HACKER Q&A
📣 tacone

Shouldn't we start ti syntax highlight natural language?


We skim over walls and walls of text every day. Why not use syntax coloring to give more visual clues to the reader?

Would it be a positive thing? How would you do that? Would any dark pattern emerge?


  👤 PaulHoule Accepted Answer ✓
Personal Information Protection systems can highlight things that are likely to be person's names or credit card numbers.

You could color statements that have been approved by the board (w/ metadata) or parts where it seemed the writer was angry, or something lewd/indecent, or written in Dutch, etc.

You can't put "parts of speech" tags on all words and show it to people because the whole Chomsky/Pinker approach to linguistics is a failure in terms of engineering computer systems that understand text.

A typical English sentence has thousands of valid parses according to that framework; the "most likely parse" could be wrong more than half the time. "Squad Helps Dog Bite Victim" is a good joke, but it's not funny when it happens to you, putting the wrong coloring on a sentence like that makes you look like a dork, makes the reader lose empathy with you.

For a long time (1970s) there have been "magic magic marker" methods such as hidden markov model and conditional random fields. The modern neural methods are even better than the old methods.

If you have a realistic goal and the faith and determination to mark up 20,000 or so sentences you can train a model of that sort to mark up text the way you do that people might accept -- having the training set is more essential than having the latest algorithm


👤 mrspeaker
Ha ha, you'd get a squiggly line under that "ti" in your title!
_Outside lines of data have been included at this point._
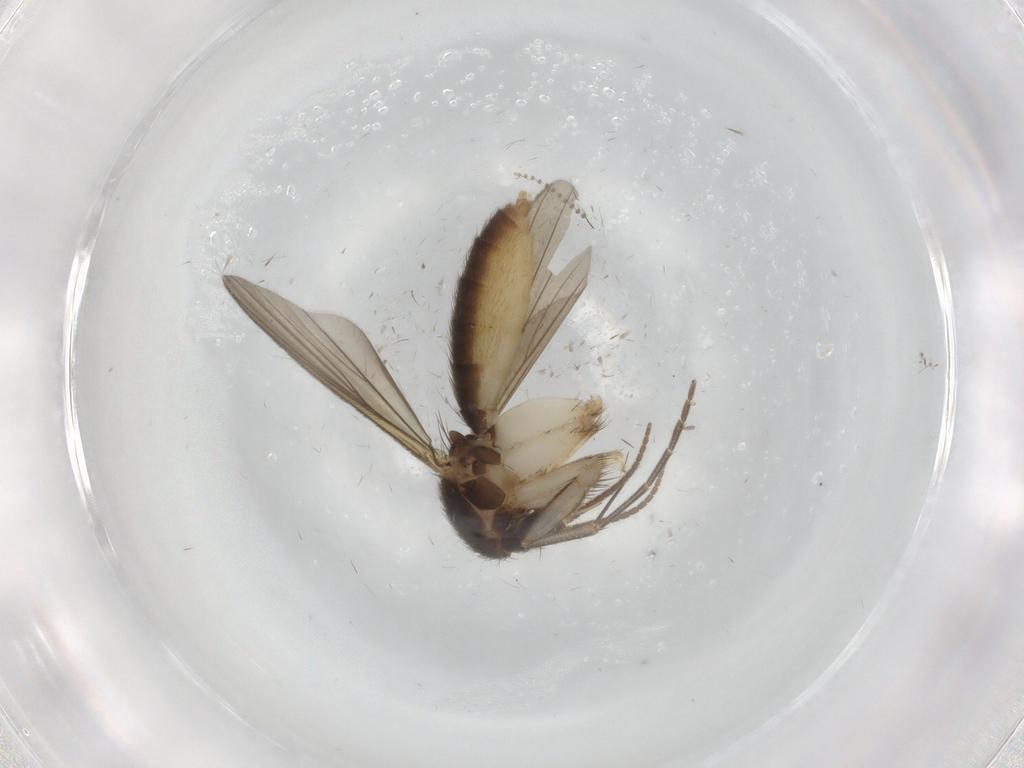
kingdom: Animalia
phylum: Arthropoda
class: Insecta
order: Diptera
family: Mycetophilidae
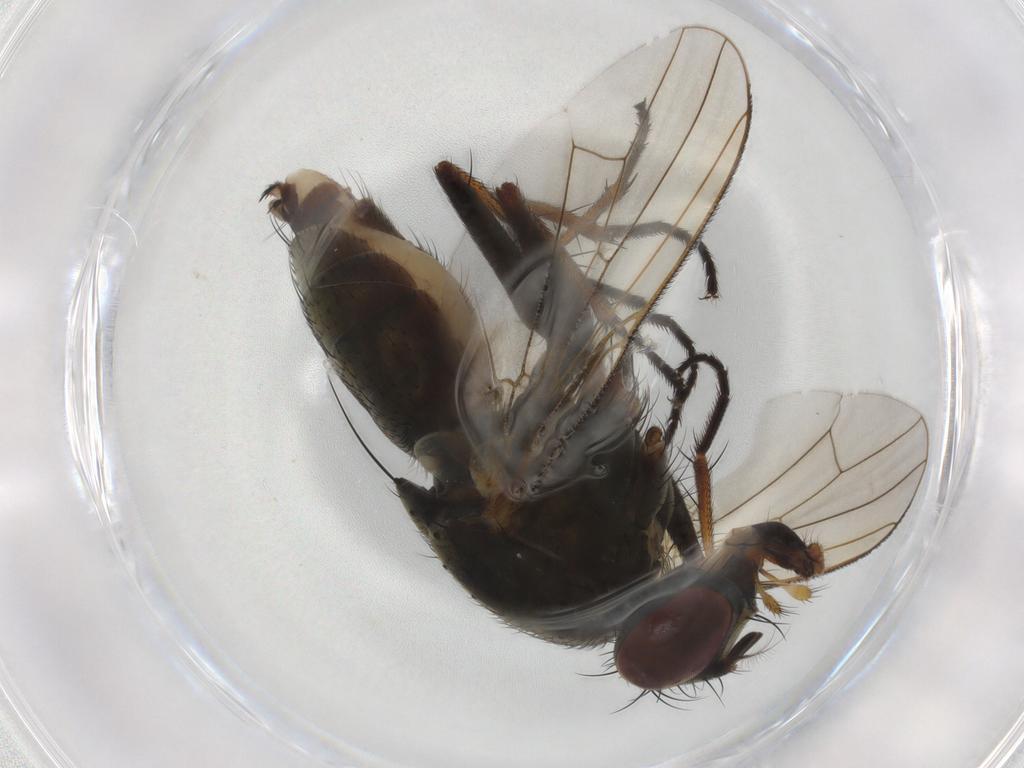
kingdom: Animalia
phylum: Arthropoda
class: Insecta
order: Diptera
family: Muscidae
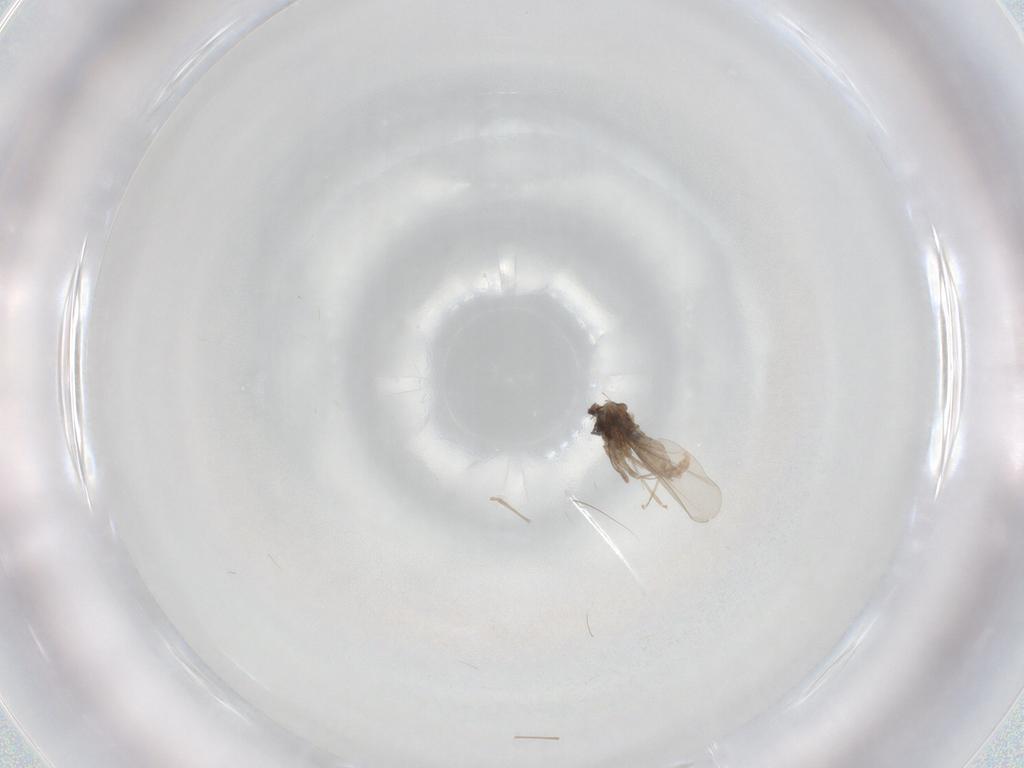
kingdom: Animalia
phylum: Arthropoda
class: Insecta
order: Diptera
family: Cecidomyiidae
I messed around with the idea of a "syntax highlighter for writers" a long time ago. https://www.mrspeaker.net/2012/03/24/syntax-highlighting-for... - Grammar highlighting didn't seem that interesting in the end though. Here's a "demo" of it: https://www.mrspeaker.net/dev/syntx/

Maybe smarter highlighting would be more useful.


👤 ktpsns
We do semantic highlighting, it is called "markup", such as italic, bold or underlined text. This idea is much older then syntax highlighting and I would guess it's where computer language highlighting originates from.

👤 muzani
Sarcasm would be nice, but I don't think that's possible.

One thing I'd like to see is the 'pillar' of the text highlighted. People often write a paragraph, page, or chapter around one proposition or argument. Whatever search engines do, it's working, but it's not used here.

Kindle does it well by informing you of commonly highlighted text.


👤 codingdave
What problem are you trying to solve? This question sounds like a solution looking for a problem... but if there is some specific problem with reading that you are trying to correct, could you let us know what that problem is?